- [MATERIAL SUPPLIED]:
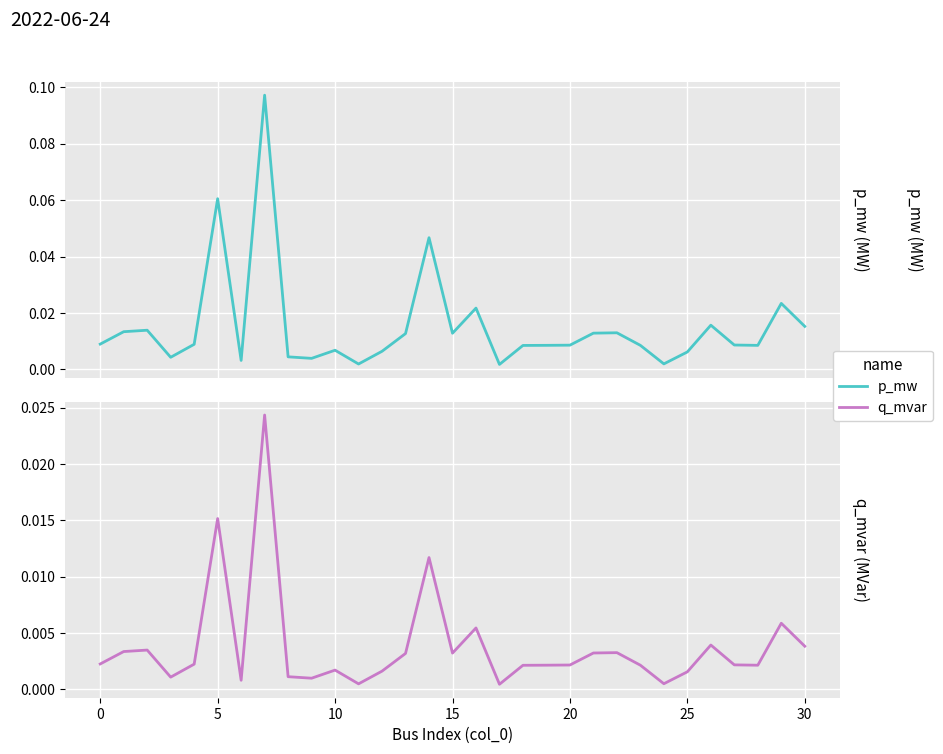

At which label is q_mvar closest to 0?

17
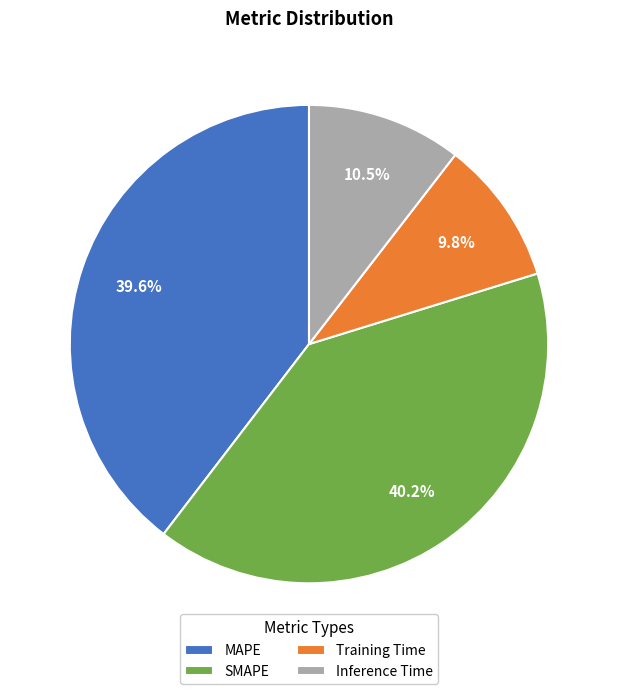

Approximately how many times larger is the value at Inference Time compared to SMAPE?

0.3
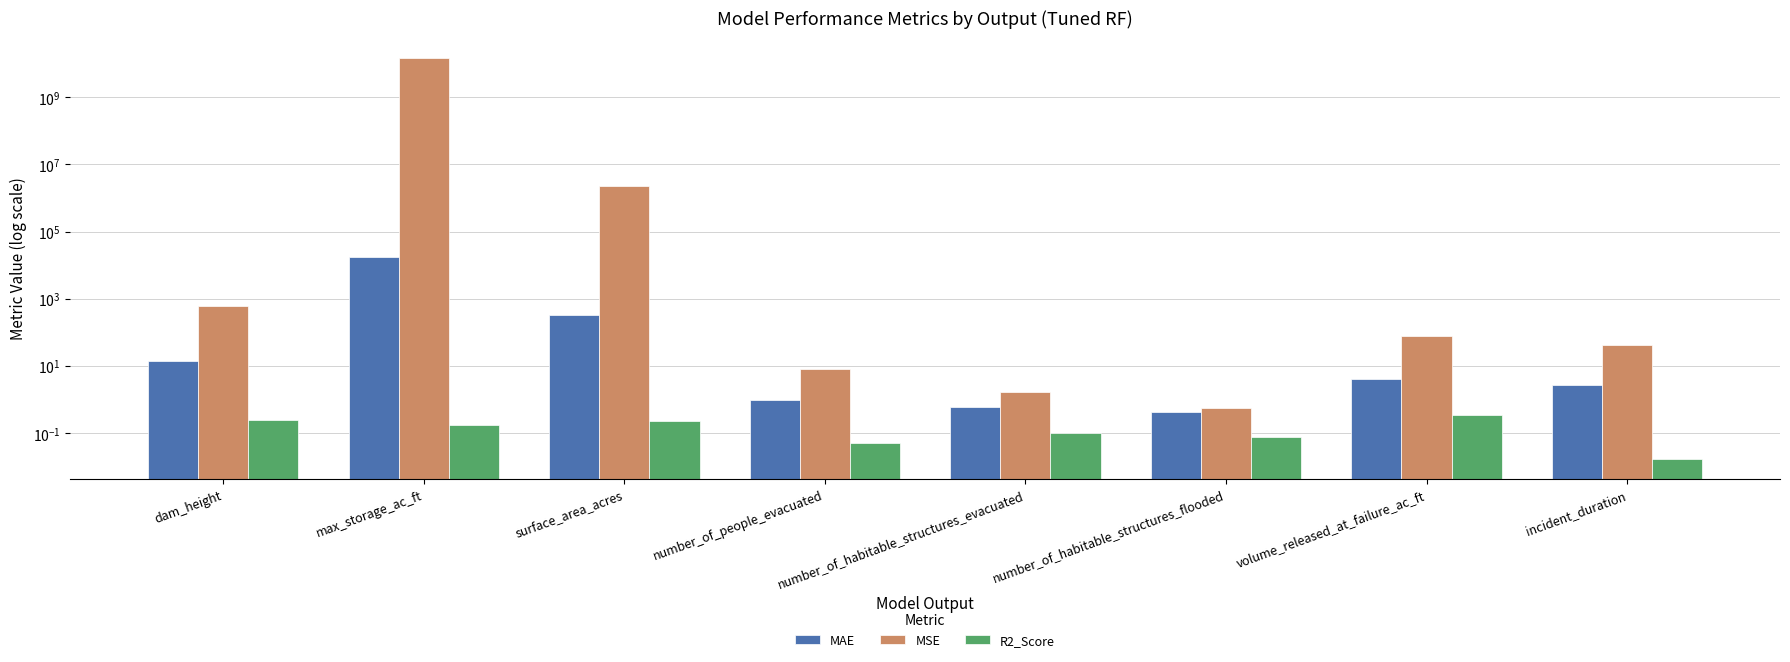

How many bars are there in total?

24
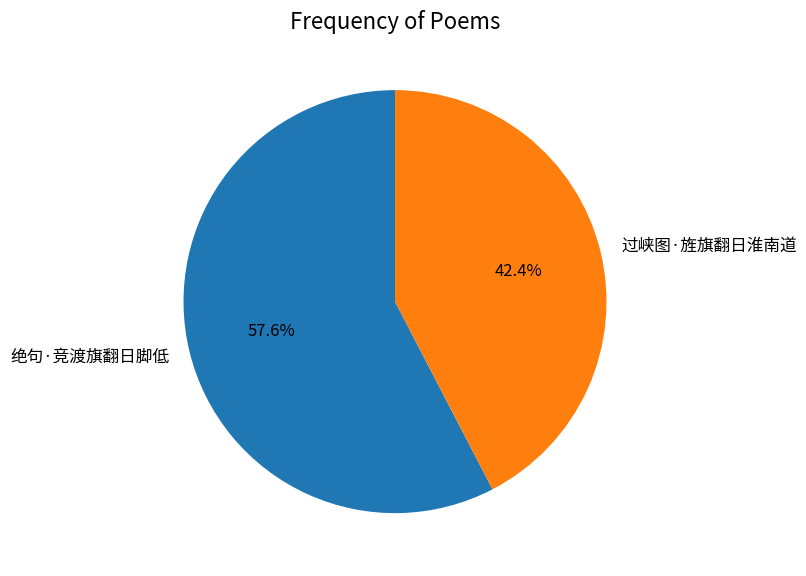

To the nearest percent, what is the difference between the 绝句·竞渡旗翻日脚低 and 过峡图·旌旗翻日淮南道 slice percentages?

15%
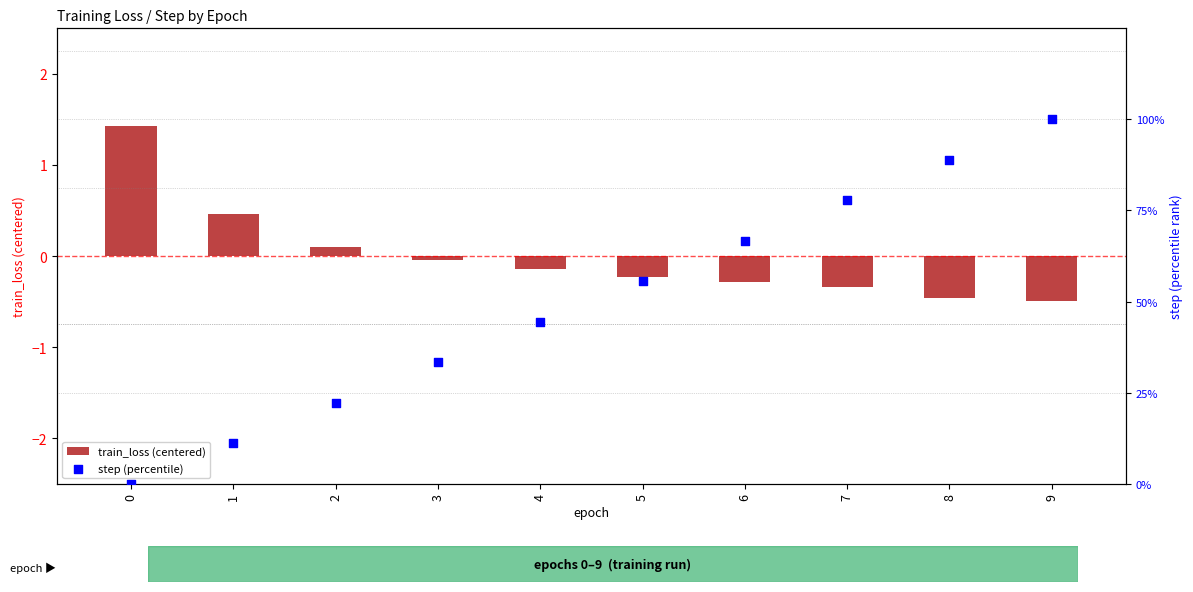

Is the value of train_loss (centered) at 6 greater than the value of step (percentile) at 1?

No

- [ASSIGNMENT]:
Extract all of the text lines from the listing above verbatim, leaving out the pictures.

- [SOLUTION FOR THIS TASK]:
At which label is q_mvar closest to 0?

17

Approximately how many times larger is the value at Inference Time compared to SMAPE?

0.3

How many bars are there in total?

24

To the nearest percent, what is the difference between the 绝句·竞渡旗翻日脚低 and 过峡图·旌旗翻日淮南道 slice percentages?

15%

Is the value of train_loss (centered) at 6 greater than the value of step (percentile) at 1?

No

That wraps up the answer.